Retype, exactly and completely, the listing that comes next, skipping its images.

• **MATERIAL PROVIDED**
═══

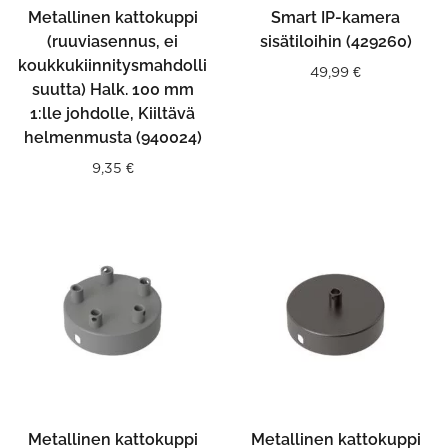
Metallinen kattokuppi
Smart IP-kamera
(ruuviasennus, ei
sisätiloihin (429260)
koukkukiinnitysmahdolli
49,99
€
suutta) Halk. 100 mm
1:lle johdolle, Kiiltävä
helmenmusta (940024)
9,35
€
Metallinen kattokuppi
Metallinen kattokuppi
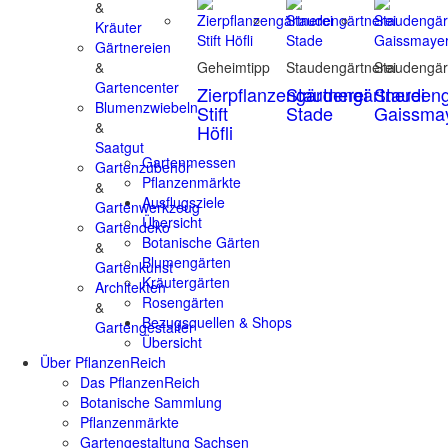
&
Kräuter
Gärtnereien
&
Geheimtipp
Staudengärtnerei
Staudengär
Gartencenter
Zierpflanzengärtnerei
Staudengärtnerei
Staudeng
Blumenzwiebeln
Stift
Stade
Gaissma
&
Höfli
Saatgut
Gartenmessen
Gartenzubehör
Pflanzenmärkte
&
Ausflugsziele
Gartenwerkzeug
Übersicht
Gartendeko
Botanische Gärten
&
Blumengärten
Gartenkunst
Kräutergärten
Architekten
Rosengärten
&
Bezugsquellen & Shops
Gartengestalter
Übersicht
Über PflanzenReich
Das PflanzenReich
Botanische Sammlung
Pflanzenmärkte
Gartengestaltung Sachsen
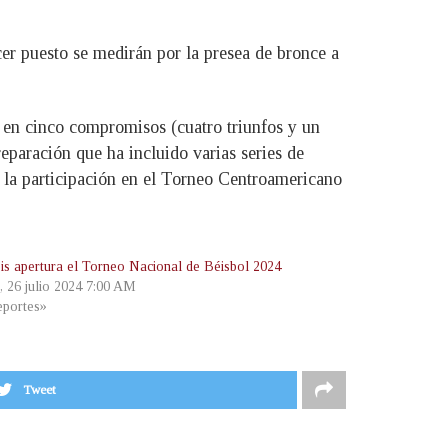
cer puesto se medirán por la presea de bronce a
s en cinco compromisos (cuatro triunfos y un
eparación que ha incluido varias series de
 la participación en el Torneo Centroamericano
is apertura el Torneo Nacional de Béisbol 2024
, 26 julio 2024 7:00 AM
portes»
Tweet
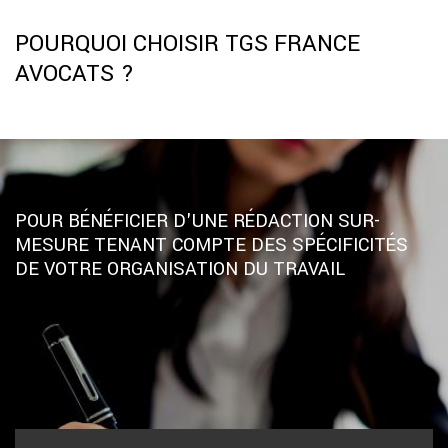
POURQUOI CHOISIR TGS FRANCE
AVOCATS ?
POUR BÉNÉFICIER D'UNE RÉDACTION SUR-
MESURE TENANT COMPTE DES SPÉCIFICITÉS
DE VOTRE ORGANISATION DU TRAVAIL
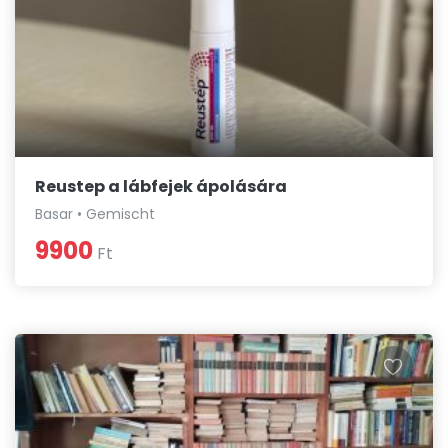
Reustep a lábfejek ápolására
Basar • Gemischt
9900
Ft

═══

• **EXERCISE ANSWER**
Metallinen kattokuppi
Smart IP-kamera
(ruuviasennus, ei
sisätiloihin (429260)
koukkukiinnitysmahdolli
49,99
€
suutta) Halk. 100 mm
1:lle johdolle, Kiiltävä
helmenmusta (940024)
9,35
€
Metallinen kattokuppi
Metallinen kattokuppi
&
Kräuter
Gärtnereien
&
Geheimtipp
Staudengärtnerei
Staudengär
Gartencenter
Zierpflanzengärtnerei
Staudengärtnerei
Staudeng
Blumenzwiebeln
Stift
Stade
Gaissma
&
Höfli
Saatgut
Gartenmessen
Gartenzubehör
Pflanzenmärkte
&
Ausflugsziele
Gartenwerkzeug
Übersicht
Gartendeko
Botanische Gärten
&
Blumengärten
Gartenkunst
Kräutergärten
Architekten
Rosengärten
&
Bezugsquellen & Shops
Gartengestalter
Übersicht
Über PflanzenReich
Das PflanzenReich
Botanische Sammlung
Pflanzenmärkte
Gartengestaltung Sachsen
cer puesto se medirán por la presea de bronce a
s en cinco compromisos (cuatro triunfos y un
eparación que ha incluido varias series de
 la participación en el Torneo Centroamericano
is apertura el Torneo Nacional de Béisbol 2024
, 26 julio 2024 7:00 AM
portes»
Tweet
POURQUOI CHOISIR TGS FRANCE
AVOCATS ?
POUR BÉNÉFICIER D'UNE RÉDACTION SUR-
MESURE TENANT COMPTE DES SPÉCIFICITÉS
DE VOTRE ORGANISATION DU TRAVAIL
Reustep a lábfejek ápolására
Basar • Gemischt
9900
Ft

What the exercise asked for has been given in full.